En reprenant une partie de l’immeuble que la ville avait échangé à l’homme d’affaires, Paul Boivin, pour une bouchée de pain contre la promesse de transformer l’édifice en un hôtel de luxe et de remettre à jour le stationnement à étages, la ville de Saguenay met fin à une saga judiciaire dont on ne voyait plus la fin. Mais contrairement à ce qu’on laisse entendre dans un communiqué émis la semaine dernière, il est moins que certain que Saguenay en sorte gagnant.
Parce que cette transaction soulève encore beaucoup de questionnements dont les réponses ne se trouvent pas dans les communiqués. Et contrairement à ce que la mairesse Julie Dufour laisse entendre, si l’idée de mettre fin à cette saga est en soi une bonne nouvelle, rien n’est moins certain que la ville fasse une bonne affaire.
Un peu d’histoire
En 2013, peu après que des spécialistes aient convaincu la ville de Saguenay de fermer le stationnement à étages du Carrefour Racine, l’administration Jean Tremblay veut se départir de cet héritage contraignant acquis de l’administration précédente d’Ulric Blackburn. On cherche un acquéreur pour cette partie de l’immeuble en copropriété avec une compagnie propriété de Paul Boivin. Avec l’évolution des lois dans le domaine municipal, l’administration de l’époque considère qu’on ne peut partager une propriété avec le privé sans contrevenir éventuellement à certaines normes, voire aux nouvelles lois.

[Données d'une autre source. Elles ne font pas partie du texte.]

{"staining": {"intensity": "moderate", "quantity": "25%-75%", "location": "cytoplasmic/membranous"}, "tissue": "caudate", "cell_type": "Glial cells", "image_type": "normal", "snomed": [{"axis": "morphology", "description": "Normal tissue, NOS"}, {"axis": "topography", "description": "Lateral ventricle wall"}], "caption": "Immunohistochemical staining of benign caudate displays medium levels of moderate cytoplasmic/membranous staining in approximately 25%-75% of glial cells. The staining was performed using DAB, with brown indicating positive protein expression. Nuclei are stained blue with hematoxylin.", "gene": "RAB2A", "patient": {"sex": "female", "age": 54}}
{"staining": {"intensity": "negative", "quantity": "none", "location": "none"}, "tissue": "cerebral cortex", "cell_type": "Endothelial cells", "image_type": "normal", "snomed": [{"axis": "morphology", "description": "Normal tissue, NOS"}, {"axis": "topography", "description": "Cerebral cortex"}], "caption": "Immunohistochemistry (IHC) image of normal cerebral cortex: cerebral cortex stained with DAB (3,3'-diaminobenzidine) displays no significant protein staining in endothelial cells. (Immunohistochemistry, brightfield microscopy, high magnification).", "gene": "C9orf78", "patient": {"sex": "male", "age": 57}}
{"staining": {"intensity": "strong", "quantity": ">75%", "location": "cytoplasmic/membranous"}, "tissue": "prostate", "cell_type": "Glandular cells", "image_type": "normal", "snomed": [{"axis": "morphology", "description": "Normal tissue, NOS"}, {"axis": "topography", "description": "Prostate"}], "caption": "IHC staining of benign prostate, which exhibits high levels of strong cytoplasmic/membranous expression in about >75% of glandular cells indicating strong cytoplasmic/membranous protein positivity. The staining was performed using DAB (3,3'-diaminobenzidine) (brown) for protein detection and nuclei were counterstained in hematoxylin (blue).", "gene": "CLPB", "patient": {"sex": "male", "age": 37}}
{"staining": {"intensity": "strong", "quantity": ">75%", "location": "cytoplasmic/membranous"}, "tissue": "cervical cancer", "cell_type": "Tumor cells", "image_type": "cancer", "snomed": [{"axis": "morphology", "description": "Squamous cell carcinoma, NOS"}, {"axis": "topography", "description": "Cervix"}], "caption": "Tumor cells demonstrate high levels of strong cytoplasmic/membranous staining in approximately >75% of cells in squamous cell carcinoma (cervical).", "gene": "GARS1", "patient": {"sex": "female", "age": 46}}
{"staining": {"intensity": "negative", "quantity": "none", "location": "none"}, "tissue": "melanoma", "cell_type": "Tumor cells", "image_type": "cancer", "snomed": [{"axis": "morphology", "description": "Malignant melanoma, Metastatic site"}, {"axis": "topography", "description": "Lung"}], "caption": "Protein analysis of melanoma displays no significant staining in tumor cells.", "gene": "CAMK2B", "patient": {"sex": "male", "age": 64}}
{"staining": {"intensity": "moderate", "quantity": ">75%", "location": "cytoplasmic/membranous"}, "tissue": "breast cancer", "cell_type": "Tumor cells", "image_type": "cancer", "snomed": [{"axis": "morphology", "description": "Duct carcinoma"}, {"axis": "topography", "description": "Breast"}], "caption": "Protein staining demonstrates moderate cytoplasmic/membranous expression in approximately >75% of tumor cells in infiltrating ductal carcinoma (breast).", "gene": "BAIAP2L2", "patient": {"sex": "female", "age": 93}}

Un acheteur étranger se présente, un Indien du nom de Sami Achad. Il envisage d’acquérir tout l’immeuble et d’y construire un complexe de 20M $. La ville voit là une occasion inespérée de solutionner son problème. Même son copropriétaire, Paul Boivin, qui jouit d’un droit de premier refus sur cette transaction, se montre intéressé. Mais voici que l’éventuel acquéreur revient sur sa proposition d’origine. De vingt millions, le projet passe à dix millions. À ce compte-là, Paul Boivin revient sur sa décision et décide de réaliser lui-même le projet, nonobstant les obligations de réfection et d’amélioration imposées par la ville.
Projet reporté
On connaît la suite, la ville accorde d’abord deux ans, puis trois ans au promoteur pour qu’il puisse remplir ses obligations. En mai 2017, la Ville entame des procédures judiciaires contre Paul Boivin qui réplique par une mise en demeure. Arrivent les élections de 2017 et la nouvelle mairesse Josée Néron, sans aboutissement. L’entente hors cours ne survient que cinq ans plus tard, en février dernier, sous une autre nouvelle administration municipale, celle de Julie Dufour.
Saguenay obtient donc la rétrocession de tout l’immeuble et une somme de 450 000$ de la part de l’ex-copropriétaire, Paul Boivin.
Et aujourd’hui, la ville redevient propriétaire à part entière d’un immeuble que le principal locataire, le CLSC, se prépare à quitter. Un locataire dont les activités médico-sociales assuraient le dynamisme du centre-ville autant par ses employés que par une fréquentation constante de sa vaste clientèle. Un immeuble dont le propriétaire payait des taxes municipales qui ne rentreront plus dans les coffres de la ville.
Investissements nécessaires
Un immeuble avec un stationnement à étages inutilisable et qui nécessite des millions de dollars en rénovations pour le rendre attrayant pour d’éventuels locataires. Une saga qui aura coûté, outre les frais juridiques (on a accordé le mandat à une firme d’avocats privée), du temps de fonctionnaire et suscité beaucoup d’inquiétudes chez les autres locataires et commerces environnants.
Alors si on veut le reprendre en mains et revitaliser le centre-ville comme l’espère la mairesse, on devra trouver de nouveaux moyens de financement. Sinon, le contribuable doit s’attendre à d’autres augmentations du compte de taxes dans le prochain budget. Malheureusement, dans le contexte actuel, il faut craindre que ce soit encore du côté du payeur de taxes que se trouve la solution. Somme toute, la véritable nouvelle, c'est que la ville vient d’acquérir un éléphant blanc.